WHAT THE TASK ASKS ▸
For every entry below, give an exact repeat and leave out the pictures.

Data extracted from a collection:
○ ○ ○ ○ ○
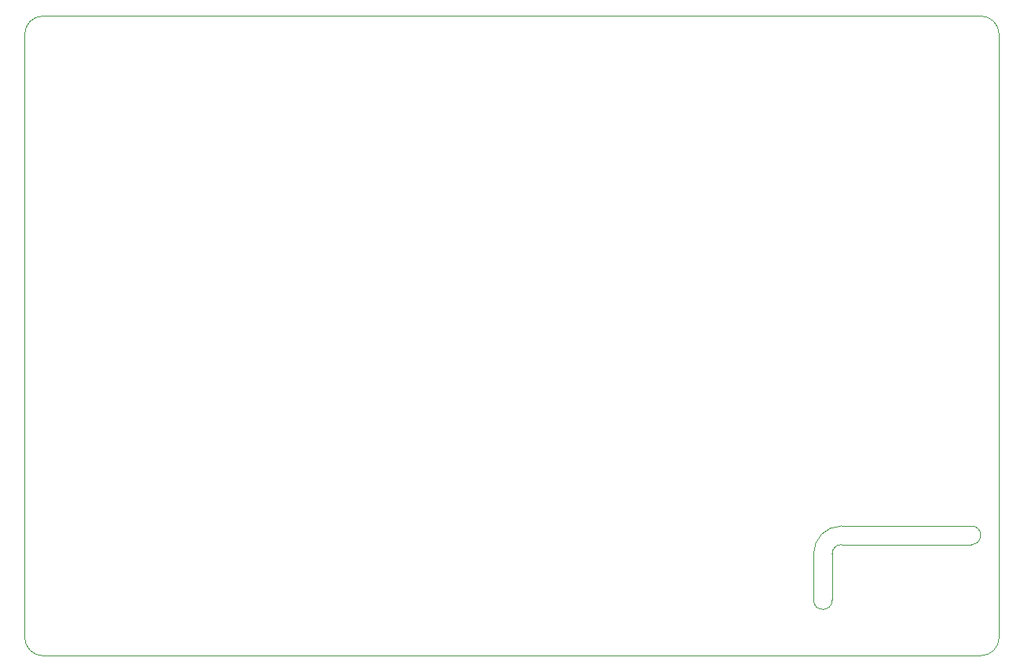
<source format=gbr>
G04 #@! TF.GenerationSoftware,KiCad,Pcbnew,(5.1.4)-1*
G04 #@! TF.CreationDate,2020-01-19T15:47:51-08:00*
G04 #@! TF.ProjectId,Light_intensity_data_logger,4c696768-745f-4696-9e74-656e73697479,rev?*
G04 #@! TF.SameCoordinates,Original*
G04 #@! TF.FileFunction,Profile,NP*
%FSLAX46Y46*%
G04 Gerber Fmt 4.6, Leading zero omitted, Abs format (unit mm)*
G04 Created by KiCad (PCBNEW (5.1.4)-1) date 2020-01-19 15:47:51*
%MOMM*%
%LPD*%
G04 APERTURE LIST*
%ADD10C,0.050000*%
G04 APERTURE END LIST*
D10*
X175000000Y-87000000D02*
G75*
G02X175000000Y-89000000I0J-1000000D01*
G01*
X158000000Y-90000000D02*
G75*
G02X161000000Y-87000000I3000000J0D01*
G01*
X175000000Y-87000000D02*
X161000000Y-87000000D01*
X160000000Y-90000000D02*
G75*
G02X161000000Y-89000000I1000000J0D01*
G01*
X161000000Y-89000000D02*
X175000000Y-89000000D01*
X160000000Y-95000000D02*
G75*
G02X158000000Y-95000000I-1000000J0D01*
G01*
X158000000Y-95000000D02*
X158000000Y-90000000D01*
X160000000Y-90000000D02*
X160000000Y-95000000D01*
X75000000Y-101000000D02*
G75*
G02X73000000Y-99000000I0J2000000D01*
G01*
X178000000Y-99000000D02*
G75*
G02X176000000Y-101000000I-2000000J0D01*
G01*
X176000000Y-32000000D02*
G75*
G02X178000000Y-34000000I0J-2000000D01*
G01*
X73000000Y-34000000D02*
G75*
G02X75000000Y-32000000I2000000J0D01*
G01*
X73000000Y-99000000D02*
X73000000Y-34000000D01*
X176000000Y-101000000D02*
X75000000Y-101000000D01*
X178000000Y-34000000D02*
X178000000Y-99000000D01*
X75000000Y-32000000D02*
X176000000Y-32000000D01*
M02*

</source>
○ ○ ○ ○ ○
RESPONSE ▸
<source format=gbr>
G04 #@! TF.GenerationSoftware,KiCad,Pcbnew,(5.1.4)-1*
G04 #@! TF.CreationDate,2020-01-19T15:47:51-08:00*
G04 #@! TF.ProjectId,Light_intensity_data_logger,4c696768-745f-4696-9e74-656e73697479,rev?*
G04 #@! TF.SameCoordinates,Original*
G04 #@! TF.FileFunction,Profile,NP*
%FSLAX46Y46*%
G04 Gerber Fmt 4.6, Leading zero omitted, Abs format (unit mm)*
G04 Created by KiCad (PCBNEW (5.1.4)-1) date 2020-01-19 15:47:51*
%MOMM*%
%LPD*%
G04 APERTURE LIST*
%ADD10C,0.050000*%
G04 APERTURE END LIST*
D10*
X175000000Y-87000000D02*
G75*
G02X175000000Y-89000000I0J-1000000D01*
G01*
X158000000Y-90000000D02*
G75*
G02X161000000Y-87000000I3000000J0D01*
G01*
X175000000Y-87000000D02*
X161000000Y-87000000D01*
X160000000Y-90000000D02*
G75*
G02X161000000Y-89000000I1000000J0D01*
G01*
X161000000Y-89000000D02*
X175000000Y-89000000D01*
X160000000Y-95000000D02*
G75*
G02X158000000Y-95000000I-1000000J0D01*
G01*
X158000000Y-95000000D02*
X158000000Y-90000000D01*
X160000000Y-90000000D02*
X160000000Y-95000000D01*
X75000000Y-101000000D02*
G75*
G02X73000000Y-99000000I0J2000000D01*
G01*
X178000000Y-99000000D02*
G75*
G02X176000000Y-101000000I-2000000J0D01*
G01*
X176000000Y-32000000D02*
G75*
G02X178000000Y-34000000I0J-2000000D01*
G01*
X73000000Y-34000000D02*
G75*
G02X75000000Y-32000000I2000000J0D01*
G01*
X73000000Y-99000000D02*
X73000000Y-34000000D01*
X176000000Y-101000000D02*
X75000000Y-101000000D01*
X178000000Y-34000000D02*
X178000000Y-99000000D01*
X75000000Y-32000000D02*
X176000000Y-32000000D01*
M02*

</source>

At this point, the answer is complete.